Zen helped to alleviate the obsessive fear in Whalen – it can be overwhelming in his earlier work – that he’s somehow a loser, a failure who doesn’t grasp how to live in the modern world. Corbett, on the other hand, is confident without ever putting on airs. Yet it’s on just this point where Corbett seems to find Whalen most clearly in himself:
11 October – 20 October
Whalen, Corbett Libras
The boys of balance
Waiters, workers on high steel,
Tightrope-walking brothers in poetry
Who never look down, never meet,
Exchange one letter, mine typed,
Whalen’s a banner of calligraphy
And colored pen framed:
“HOT WEATHER
keeps us all sweaty & irritable …”
They paid to have me tested
Empty room, heavy dark desk,
Golden Hill Avenue doctor’s building
Some sort of diploma brown suit,
Vest, rimless glasses, read
In my blackened test boxes
I could be lawyer
I could be king
Just about any old thing
It all depended on applying myself.
3:X:07
I’ve often wondered if it was the nature of Whalen’s personality – I only met him a half dozen times – that kept him from really cementing what I’ve called elsewhere the New Western or Zen Cowboy tendency in poetry into something as widely recognized & felt as, say, Black Mountain or the San Francisco Renaissance. Certainly the Zen Cowboys – the folks around Coyote’s Journal, poets like Drum Hadley, Bobby Byrd, Bill Deemer, Lew Welch, Andrew Schelling, Joanne Kyger, Gary Snyder – were more solidified aesthetically than the SF concoction, which was never more than the Spicer Circle plus whomever Robert Duncan had not excommunicated that week, a catch-all section for the Allen anthology that makes no sense there or elsewhere. Yet an utter disinterest in being “a thing” in the poetry world, in any sense of poetic competition, is also very close to the (anti-)center of the New Western aesthetic. And the bias toward the rural, the outback rather than the urban center, is not a strategy for marketing success, whatever else its value for writing or life. But if there was one poet whom every one of these others looked to, it was Phil Whalen. In this sense, he was the leader of what may have been the most significant literary movement that didn’t quite exist.

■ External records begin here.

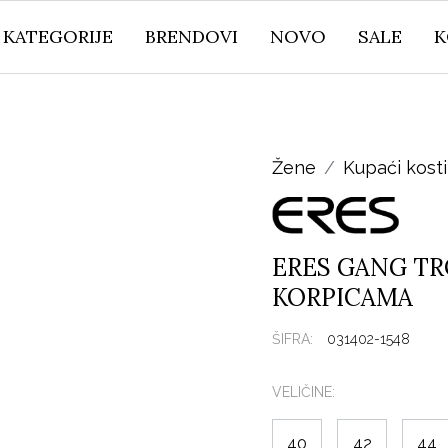
KATEGORIJE
BRENDOVI
NOVO
SALE
K
Žene
Kupaći kost
ERES GANG TR
KORPICAMA
ŠIFRA:
031402-1548
VELIČINE:
40
42
44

So too in his own way Corbett. I’ve often wondered why the Boston scene itself is so undervalued in recent American poetics, or else confused simply with a handful of quietists who studied with Robert Lowell. If there has been a there there, at least over the past half century, it would seem to be located at 9 Columbus Circle at Chez Corbett. Yet reading the vehemence in Corbett’s epistolary poem to Elliot Rothman, declining to apply for the position of Boston poet laureate – something Corbett has been in practice for decades – one feels that same recoil against the Fantasy Baseball aspect of poetics, only with a sharper, more urban edge. Whalen would never have voiced his own objections in such tone, even tho I suspect he would agree with Corbett’s position 100%.
¹I pretty much have a one-song-per-day limit unless it’s a brand new album.
² I find myself wondering if Corbett has tried Bobby Valentine’s in Stamford, CT.